Copy out each line featuring the string "wrist" from the entries beneath.

────────────────────

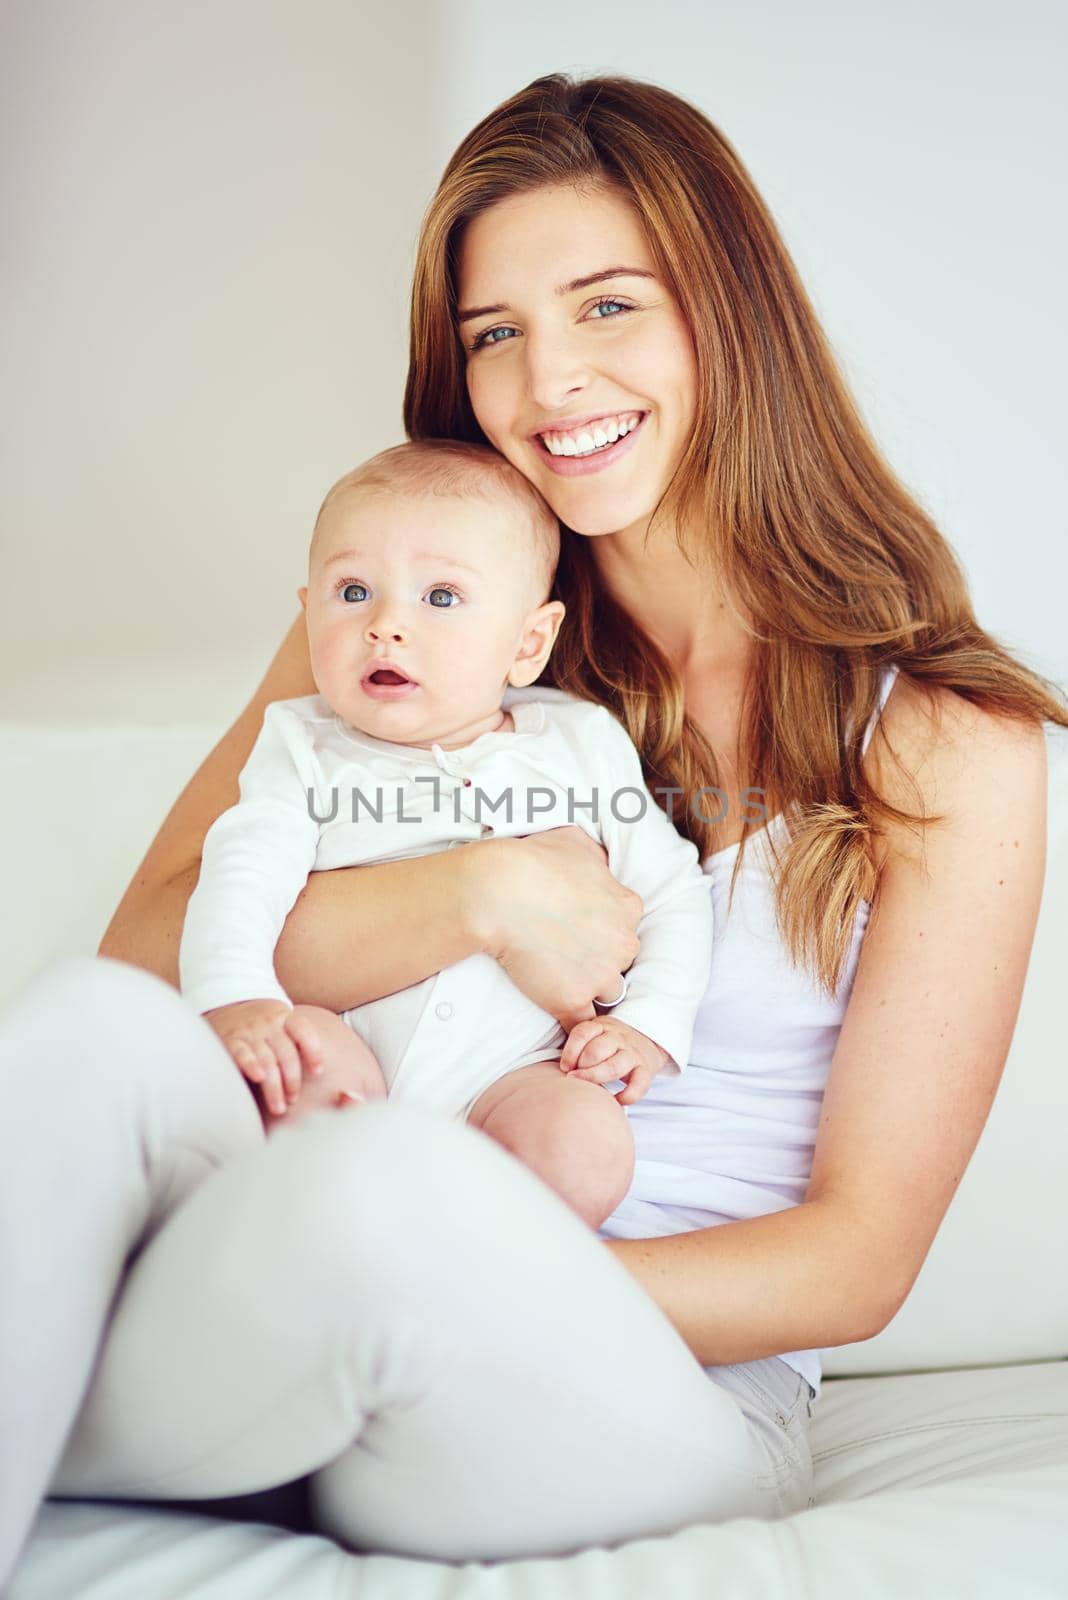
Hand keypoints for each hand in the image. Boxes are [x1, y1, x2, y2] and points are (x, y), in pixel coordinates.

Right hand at [203, 998, 326, 1117]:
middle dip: (292, 1080)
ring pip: (267, 1060)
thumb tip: (327, 1081)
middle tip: (292, 1100)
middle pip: (286, 1053)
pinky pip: (242, 1053)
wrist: (226, 1005)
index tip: (318, 1072)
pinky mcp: (231, 1040)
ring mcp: (249, 1032)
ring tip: (279, 1107)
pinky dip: (251, 1065)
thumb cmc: (262, 1025)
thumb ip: (297, 1042)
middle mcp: (268, 1024)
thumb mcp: (281, 1023)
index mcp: (284, 1018)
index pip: (303, 1031)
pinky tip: (259, 1078)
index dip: (313, 1051)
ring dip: (274, 1086)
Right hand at [471, 827, 642, 1030]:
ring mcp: (600, 975)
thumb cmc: (531, 862)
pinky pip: (583, 1023)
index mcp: (627, 906)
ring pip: (607, 992)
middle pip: (620, 959)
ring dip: (588, 989)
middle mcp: (623, 943)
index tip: (580, 928)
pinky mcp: (572, 1001)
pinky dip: (574, 1024)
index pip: (626, 925)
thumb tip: (599, 858)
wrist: (496, 893)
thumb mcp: (574, 842)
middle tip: (565, 950)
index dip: (602, 929)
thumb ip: (596, 855)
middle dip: (599, 958)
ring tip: (558, 980)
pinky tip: (560, 1015)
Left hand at [558, 1017, 669, 1104]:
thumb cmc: (609, 1043)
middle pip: (598, 1050)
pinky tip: (617, 1100)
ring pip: (615, 1066)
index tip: (564, 1067)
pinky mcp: (646, 1069)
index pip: (583, 1033)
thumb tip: (554, 1068)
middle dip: (582, 1067)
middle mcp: (617, 1038)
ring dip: (598, 1078)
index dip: (571, 1051)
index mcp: (601, 1027)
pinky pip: (640, 1083)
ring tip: (588, 1088)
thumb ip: (579, 1045)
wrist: (647, 1039)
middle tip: (573, 1079)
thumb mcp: (595, 1034)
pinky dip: (629, 1094)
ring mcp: (632, 1053)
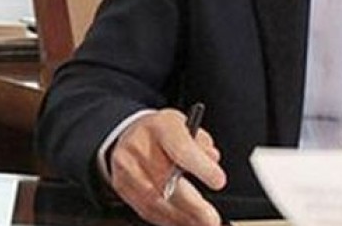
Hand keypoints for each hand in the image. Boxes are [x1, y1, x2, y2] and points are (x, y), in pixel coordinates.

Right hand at [109, 108, 226, 225]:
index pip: (181, 149)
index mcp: (160, 127)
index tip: (219, 182)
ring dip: (182, 218)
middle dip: (193, 205)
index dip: (201, 168)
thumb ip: (202, 144)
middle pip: (166, 181)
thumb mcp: (187, 126)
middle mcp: (139, 146)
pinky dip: (167, 220)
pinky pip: (145, 209)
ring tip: (202, 224)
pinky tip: (184, 222)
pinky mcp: (122, 187)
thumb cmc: (165, 132)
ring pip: (155, 201)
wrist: (131, 134)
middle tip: (212, 219)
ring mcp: (127, 168)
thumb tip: (213, 160)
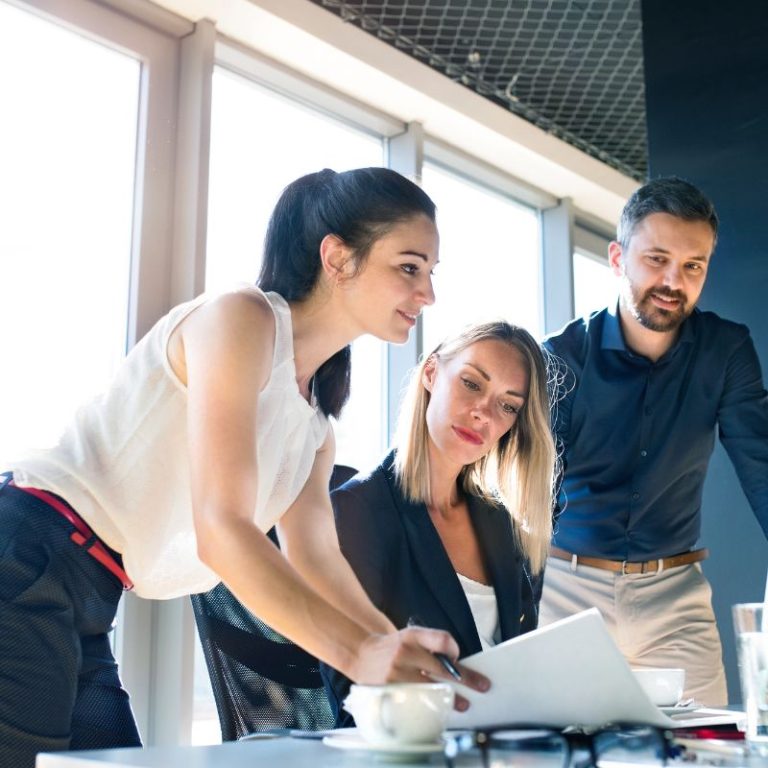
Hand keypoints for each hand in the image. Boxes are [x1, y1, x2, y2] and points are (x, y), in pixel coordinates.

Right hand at [350, 627, 489, 710]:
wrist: (361, 653)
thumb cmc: (393, 648)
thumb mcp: (410, 637)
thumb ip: (431, 646)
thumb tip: (458, 666)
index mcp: (412, 636)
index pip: (441, 639)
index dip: (454, 649)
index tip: (458, 657)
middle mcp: (404, 653)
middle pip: (442, 667)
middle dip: (466, 679)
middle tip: (481, 686)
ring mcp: (396, 674)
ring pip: (431, 688)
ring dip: (450, 698)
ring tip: (463, 704)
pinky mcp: (389, 691)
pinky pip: (415, 702)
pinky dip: (428, 706)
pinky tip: (437, 710)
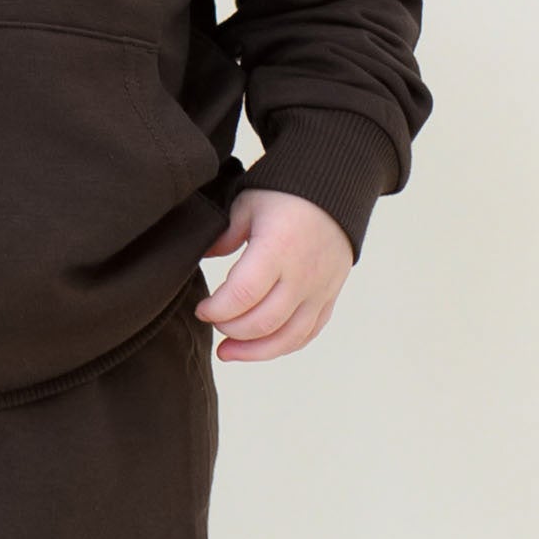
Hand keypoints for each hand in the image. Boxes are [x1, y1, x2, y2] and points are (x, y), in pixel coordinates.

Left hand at [193, 186, 351, 361]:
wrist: (337, 187)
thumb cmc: (288, 191)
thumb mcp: (248, 204)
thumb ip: (224, 236)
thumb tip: (203, 258)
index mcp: (278, 248)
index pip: (243, 295)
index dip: (217, 310)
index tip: (202, 309)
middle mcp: (303, 274)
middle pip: (263, 322)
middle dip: (230, 330)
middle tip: (213, 322)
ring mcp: (320, 289)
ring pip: (289, 337)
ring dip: (255, 351)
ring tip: (228, 352)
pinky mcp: (330, 296)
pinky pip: (309, 332)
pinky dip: (283, 345)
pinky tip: (260, 346)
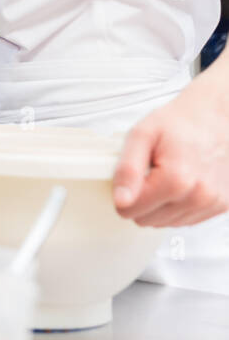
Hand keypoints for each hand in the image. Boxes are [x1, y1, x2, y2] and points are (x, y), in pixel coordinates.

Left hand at [113, 80, 228, 227]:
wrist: (218, 116)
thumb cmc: (180, 123)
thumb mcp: (142, 135)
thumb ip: (127, 170)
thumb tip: (120, 201)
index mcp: (175, 181)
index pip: (129, 211)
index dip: (123, 193)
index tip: (133, 174)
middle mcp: (198, 197)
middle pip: (147, 220)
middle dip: (142, 199)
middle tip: (151, 171)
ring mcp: (213, 203)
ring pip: (166, 223)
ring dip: (161, 204)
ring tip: (168, 174)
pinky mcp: (222, 206)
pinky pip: (186, 220)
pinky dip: (178, 205)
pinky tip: (182, 183)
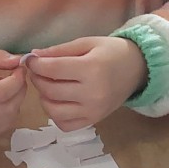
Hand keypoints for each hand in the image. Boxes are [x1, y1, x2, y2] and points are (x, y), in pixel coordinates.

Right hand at [0, 49, 27, 138]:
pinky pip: (5, 124)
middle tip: (17, 76)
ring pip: (11, 117)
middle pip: (10, 107)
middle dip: (20, 89)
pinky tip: (1, 99)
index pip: (3, 91)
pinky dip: (10, 110)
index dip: (17, 79)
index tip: (20, 67)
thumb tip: (19, 60)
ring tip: (7, 86)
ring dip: (16, 100)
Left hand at [25, 36, 147, 131]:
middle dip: (37, 79)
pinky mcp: (93, 121)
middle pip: (50, 90)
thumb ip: (59, 50)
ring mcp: (93, 111)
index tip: (30, 59)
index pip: (52, 69)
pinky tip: (59, 100)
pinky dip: (55, 114)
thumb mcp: (87, 43)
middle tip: (38, 70)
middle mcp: (92, 93)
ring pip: (53, 110)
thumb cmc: (112, 52)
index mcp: (91, 69)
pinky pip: (64, 124)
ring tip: (48, 85)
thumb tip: (33, 56)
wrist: (138, 69)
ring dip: (43, 97)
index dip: (35, 64)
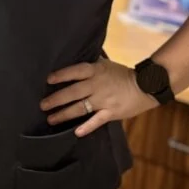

────────────────────

OUTPUT FOR THIS EXERCISE:
wrist: (226, 1005)
wrist: (496, 893)
wrist: (647, 1039)
wrist: (131, 134)
wrist: (361, 653)
wrist: (337, 187)
wrist: (218, 116)
wrist: (138, 69)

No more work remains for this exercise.